=== Section Start ===

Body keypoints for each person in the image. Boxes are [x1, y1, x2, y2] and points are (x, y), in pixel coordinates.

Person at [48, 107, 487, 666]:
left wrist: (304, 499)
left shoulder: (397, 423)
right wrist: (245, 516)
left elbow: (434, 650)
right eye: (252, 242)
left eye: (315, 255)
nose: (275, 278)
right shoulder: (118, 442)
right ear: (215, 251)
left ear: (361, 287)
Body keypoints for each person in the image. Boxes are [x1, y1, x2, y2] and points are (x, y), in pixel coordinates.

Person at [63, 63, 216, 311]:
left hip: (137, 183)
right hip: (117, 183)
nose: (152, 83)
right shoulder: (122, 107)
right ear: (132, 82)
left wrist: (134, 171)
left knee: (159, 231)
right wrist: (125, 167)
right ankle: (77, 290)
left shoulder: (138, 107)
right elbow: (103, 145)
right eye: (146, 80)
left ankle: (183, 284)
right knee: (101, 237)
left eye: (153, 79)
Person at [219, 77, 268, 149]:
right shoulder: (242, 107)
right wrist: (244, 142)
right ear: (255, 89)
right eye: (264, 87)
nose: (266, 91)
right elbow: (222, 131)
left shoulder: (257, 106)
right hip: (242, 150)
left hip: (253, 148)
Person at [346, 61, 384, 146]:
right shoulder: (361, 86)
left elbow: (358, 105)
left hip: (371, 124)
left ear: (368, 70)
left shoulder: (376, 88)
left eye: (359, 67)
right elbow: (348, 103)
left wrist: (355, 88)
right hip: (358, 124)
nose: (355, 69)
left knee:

=== Section End ===

The line with "right wrist: (244, 142)" and all lines after it through the end of the data above: write these out exactly and add nothing.

right wrist: (244, 142)
right ear: (255, 89)
right eye: (264, 87)
nose: (266, 91)
right elbow: (222, 131)
left shoulder: (257, 106)
right hip: (242, 150)
left hip: (253, 148)
Person at [346, 61, 384, 146]:
right shoulder: (361, 86)
left elbow: (358, 105)
left hip: (371, 124)
left ear: (368, 70)
left shoulder: (376, 88)
left eye: (359, 67)
right elbow: (348, 103)
left wrist: (355, 88)
right hip: (358, 124)
nose: (355, 69)
left knee:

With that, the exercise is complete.